Why You Should Think Twice Before Ordering This Fish At A Seafood Restaurant

Ordering fish in a restaurant can be complicated, particularly when you want to consider environmental sustainability as well as your health. Should you order farm-raised or wild? Freshwater or saltwater? Local or imported? The answers depend on a lot of factors. But Maricel Gentile, chef/owner, Maricel's Kitchen, and author of "Maricel's Simply Asian Cookbook," can make it simpler for you: Don't order the swordfish. The Central New Jersey-based chef, who offers cooking classes, chef's table dinners, and catering, told Food Republic exclusively, "The problem is not with taste, but with health and sustainability."

The primary reason Gentile avoids swordfish is its tendency to be high in mercury. Next to tilefish from the Gulf of Mexico, swordfish has the second highest level of mercury among the fish and shellfish measured by the U.S. Food and Drug Administration (FDA). In fact, with tilefish, shark, and king mackerel, it is one of four types of fish the FDA advises pregnant women and young children to avoid. Another issue with swordfish, Gentile says, is that it is often overfished. This was a large problem in the North Atlantic in the past. Fortunately, with a "Give Swordfish a Break Campaign," stocks have largely been replenished. There is, however, still a call to manage the swordfish population on a month-to-month basis. And in some parts of the world, like the Central Mediterranean, they are scarce. "Fresh, responsibly sourced swordfish can be delicious, but it is not something I personally recommend eating frequently," Gentile says. Anthony Bourdain was also adamant in his refusal to eat swordfish, noting its potential for becoming infested with parasitic worms.

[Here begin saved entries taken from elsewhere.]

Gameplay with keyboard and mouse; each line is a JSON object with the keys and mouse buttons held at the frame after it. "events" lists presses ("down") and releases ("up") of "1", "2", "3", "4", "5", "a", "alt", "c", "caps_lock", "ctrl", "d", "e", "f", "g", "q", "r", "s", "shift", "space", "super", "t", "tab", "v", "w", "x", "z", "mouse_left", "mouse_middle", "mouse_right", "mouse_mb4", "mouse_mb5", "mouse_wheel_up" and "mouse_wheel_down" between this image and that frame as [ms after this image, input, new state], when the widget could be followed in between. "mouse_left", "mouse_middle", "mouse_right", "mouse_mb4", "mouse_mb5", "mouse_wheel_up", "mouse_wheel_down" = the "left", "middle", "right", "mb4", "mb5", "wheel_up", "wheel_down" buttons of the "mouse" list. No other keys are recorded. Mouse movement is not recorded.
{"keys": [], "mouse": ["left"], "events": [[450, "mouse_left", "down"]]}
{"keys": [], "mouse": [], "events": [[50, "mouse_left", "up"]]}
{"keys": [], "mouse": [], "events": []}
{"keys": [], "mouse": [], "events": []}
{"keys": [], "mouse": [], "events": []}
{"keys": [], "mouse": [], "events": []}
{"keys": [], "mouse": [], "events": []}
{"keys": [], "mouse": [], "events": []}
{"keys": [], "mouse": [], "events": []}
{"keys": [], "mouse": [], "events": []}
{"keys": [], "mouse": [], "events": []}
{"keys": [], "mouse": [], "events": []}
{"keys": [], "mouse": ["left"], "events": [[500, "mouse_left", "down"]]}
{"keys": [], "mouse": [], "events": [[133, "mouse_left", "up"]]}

What to order instead of swordfish

If you're looking for a fish with the firm, meaty texture of swordfish, Maricel Gentile recommends mahi mahi, grouper (which also an affordable alternative to salmon), and sustainably farmed arctic char. "These fish," she says, "hold up well to grilling or pan-searing, offer that same satisfying bite, and come without the same level of mercury concern."

Given that you are usually unable to touch and smell fish for yourself in restaurants, Gentile recommends asking the server where the fish was sourced, whether or not it is local, and if it is in season. "A good restaurant will proudly share that information," she adds. "If the restaurant offers a catch of the day or highlights seasonal specials, that is usually a strong sign they are serving fish at its peak quality." She also suggests noting the taste and texture when it arrives. Fresh fish should not taste or smell "fishy" but should instead be moist, flavorful, and clean-tasting. Or follow an axiom the chef always goes by: "The best fish is the one that is fresh and local."